I’ve been following this series at Good magazine, Walking in LA, by Ryan Bradley. It’s terrific. From there Sasha found a link to a story about our friend Dan Koeppel’s The Big Parade called Walking for Walking in Los Angeles. On the top photo our Swarm! socks make a center stage appearance. Anyway, in the most recent post he discusses parking and how it affects the ‘feel’ and layout of downtown:
If you took all of the parking spaces in Los Angeles’s central business district and spread them horizontally in a surface lot, they would cover 81 percent of downtown.

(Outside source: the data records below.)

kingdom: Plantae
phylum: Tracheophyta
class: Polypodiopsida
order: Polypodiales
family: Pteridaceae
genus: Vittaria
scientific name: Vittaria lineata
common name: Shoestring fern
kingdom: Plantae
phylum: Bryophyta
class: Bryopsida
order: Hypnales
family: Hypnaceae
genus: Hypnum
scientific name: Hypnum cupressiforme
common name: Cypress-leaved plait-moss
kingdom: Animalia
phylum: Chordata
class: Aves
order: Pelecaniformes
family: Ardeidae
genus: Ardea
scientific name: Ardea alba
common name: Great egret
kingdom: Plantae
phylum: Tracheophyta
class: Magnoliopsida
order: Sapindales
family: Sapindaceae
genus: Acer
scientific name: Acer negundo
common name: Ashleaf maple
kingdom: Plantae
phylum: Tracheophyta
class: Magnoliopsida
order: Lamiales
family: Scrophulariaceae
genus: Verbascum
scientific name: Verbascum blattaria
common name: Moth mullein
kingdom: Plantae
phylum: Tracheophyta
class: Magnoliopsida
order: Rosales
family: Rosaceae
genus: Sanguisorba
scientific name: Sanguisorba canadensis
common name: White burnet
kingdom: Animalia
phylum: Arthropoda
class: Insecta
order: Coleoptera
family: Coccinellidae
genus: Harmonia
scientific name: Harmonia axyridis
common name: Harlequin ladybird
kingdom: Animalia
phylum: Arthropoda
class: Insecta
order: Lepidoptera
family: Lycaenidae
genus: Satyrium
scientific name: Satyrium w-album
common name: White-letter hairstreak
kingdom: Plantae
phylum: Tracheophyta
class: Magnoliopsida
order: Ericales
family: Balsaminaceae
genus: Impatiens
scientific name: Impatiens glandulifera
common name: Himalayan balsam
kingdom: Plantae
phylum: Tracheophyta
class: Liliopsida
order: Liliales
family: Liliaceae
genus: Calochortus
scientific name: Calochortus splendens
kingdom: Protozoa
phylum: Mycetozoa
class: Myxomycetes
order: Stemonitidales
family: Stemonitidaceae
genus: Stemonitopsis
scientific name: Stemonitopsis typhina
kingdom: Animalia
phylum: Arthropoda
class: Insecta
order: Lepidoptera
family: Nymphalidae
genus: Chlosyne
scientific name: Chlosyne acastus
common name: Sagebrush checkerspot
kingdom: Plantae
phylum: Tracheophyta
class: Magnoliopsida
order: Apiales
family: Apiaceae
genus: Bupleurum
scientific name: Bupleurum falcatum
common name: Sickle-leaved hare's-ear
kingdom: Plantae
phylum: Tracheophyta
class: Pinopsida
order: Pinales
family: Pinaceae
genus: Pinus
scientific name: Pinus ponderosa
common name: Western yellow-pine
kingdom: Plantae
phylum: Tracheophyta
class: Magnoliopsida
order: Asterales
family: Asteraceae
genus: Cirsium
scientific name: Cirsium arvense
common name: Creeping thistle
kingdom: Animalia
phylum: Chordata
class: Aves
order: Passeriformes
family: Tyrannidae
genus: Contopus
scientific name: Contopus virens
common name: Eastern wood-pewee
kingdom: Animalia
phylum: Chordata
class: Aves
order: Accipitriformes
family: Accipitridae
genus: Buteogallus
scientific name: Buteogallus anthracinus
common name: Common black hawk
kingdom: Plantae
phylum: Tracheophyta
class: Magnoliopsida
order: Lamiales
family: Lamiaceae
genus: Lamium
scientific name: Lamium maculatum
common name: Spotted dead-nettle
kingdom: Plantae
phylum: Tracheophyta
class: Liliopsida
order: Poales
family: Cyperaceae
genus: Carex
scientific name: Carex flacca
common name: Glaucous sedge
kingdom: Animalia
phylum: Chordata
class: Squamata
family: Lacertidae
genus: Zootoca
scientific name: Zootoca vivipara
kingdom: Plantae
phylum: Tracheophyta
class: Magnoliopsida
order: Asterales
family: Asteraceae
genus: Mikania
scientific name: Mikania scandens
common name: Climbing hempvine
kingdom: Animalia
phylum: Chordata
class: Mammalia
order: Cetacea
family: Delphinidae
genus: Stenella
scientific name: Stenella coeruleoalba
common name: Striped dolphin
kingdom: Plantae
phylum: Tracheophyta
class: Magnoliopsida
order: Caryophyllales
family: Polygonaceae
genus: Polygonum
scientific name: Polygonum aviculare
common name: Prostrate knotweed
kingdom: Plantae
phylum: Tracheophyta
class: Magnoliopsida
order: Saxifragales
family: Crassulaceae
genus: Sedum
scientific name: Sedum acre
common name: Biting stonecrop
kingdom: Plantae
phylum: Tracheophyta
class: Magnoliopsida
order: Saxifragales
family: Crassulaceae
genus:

I know this because of a paper called “People, Parking, and Cities” by Michael Manville and Donald Shoup at UCLA’s Department of Urban Planning [pdf here]. This “parking coverage rate,” they write, is “higher in downtown L.A. than in any other downtown on earth. In San Francisco, for instance, the coverage rate is 31 percent, and in New York it is only 18 percent.” Their paper goes on to show how this glut of parking keeps downtown from having a vibrant city center, because downtowns in general “thrive on high density … the prime advantage they offer over other parts of a metropolitan area is proximity—the immediate availability of a wide variety of activities…. So long as its zoning assumes that almost every new person will also bring a car—and requires parking for that car,” they conclude “[downtown Los Angeles] will never develop the sort of vital core we associate with older urban centers.”
I read it this like this: You can’t have both. Either give up your car and work toward compacting DTLA or keep your car and your parking and don’t complain! But it’s never quite that simple. As I say over and over, most people cannot or will not believe that their individual actions matter and can change the environment and culture we live in. Oh, but they do!